> **Exercise**: Your answer should be one number, the count of lines in the listing below containing the word "action".

> **Available data**:
/---

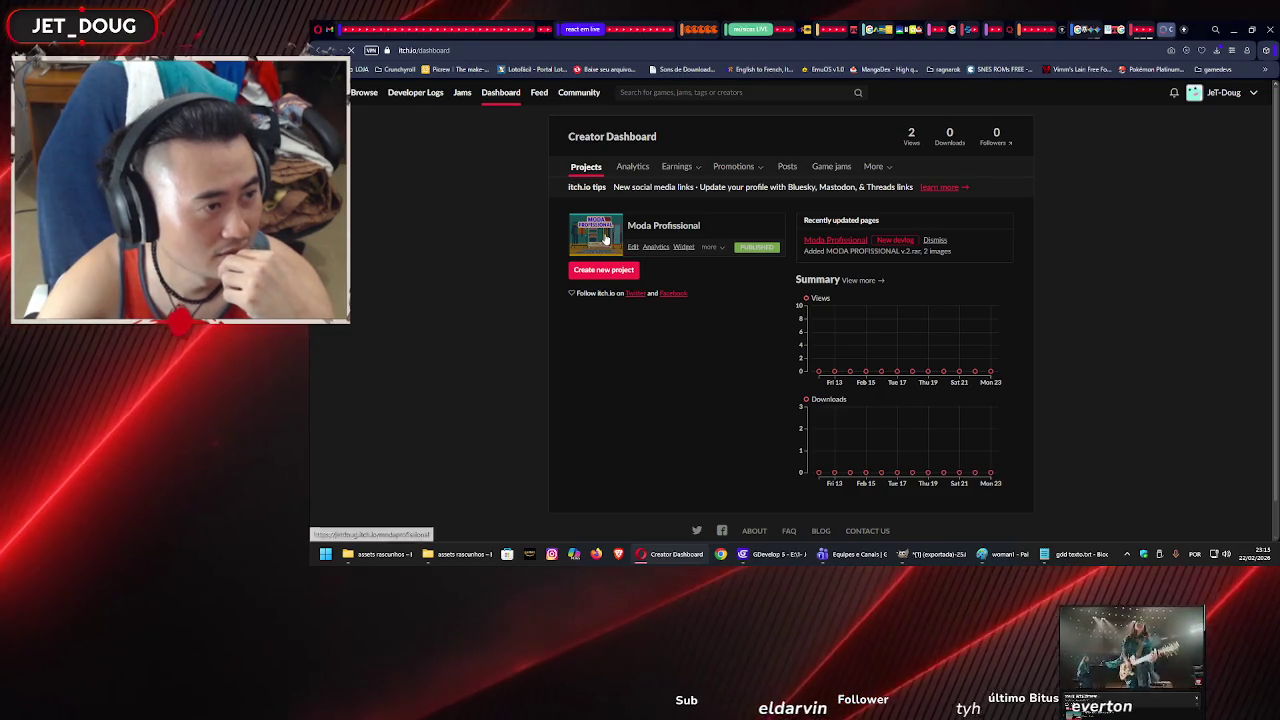
Open the public page from the dashboard thumbnail, then follow its 'edit your project' link.
{"action": "left_click", "coordinate": [609, 246]}
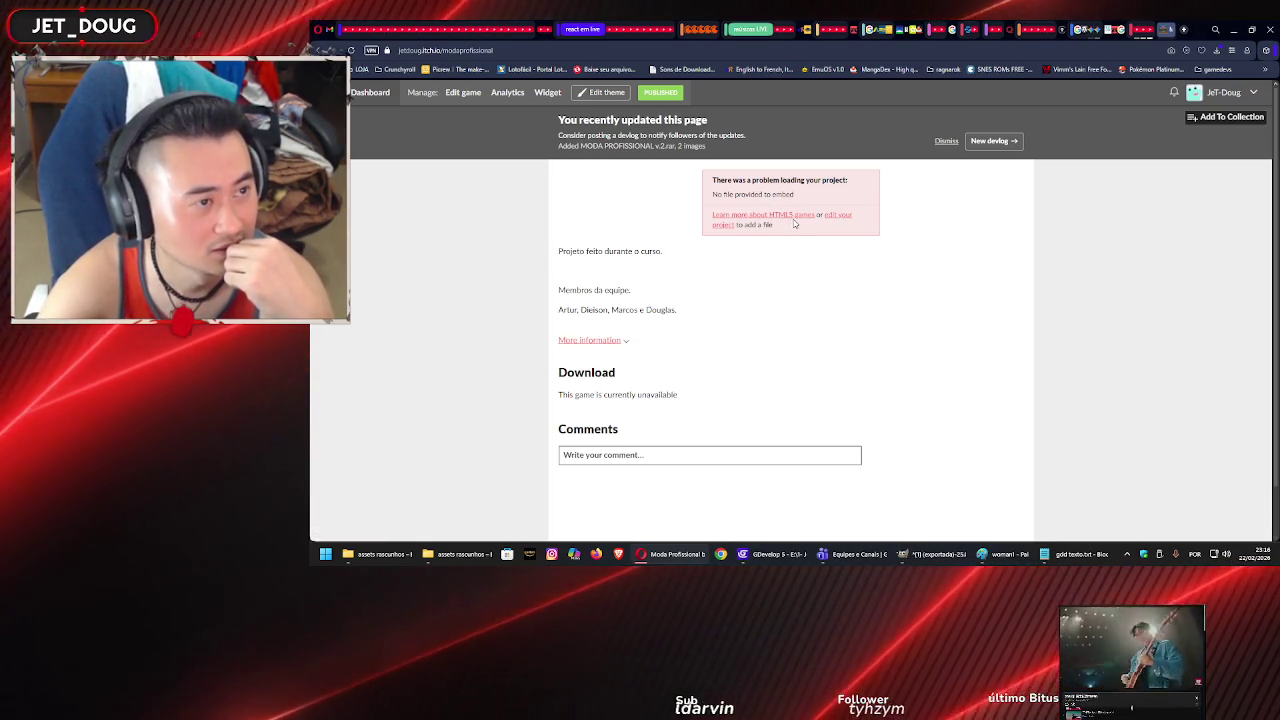
{"action": "left_click", "coordinate": [836, 215]}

\---

> **Written answer**: 2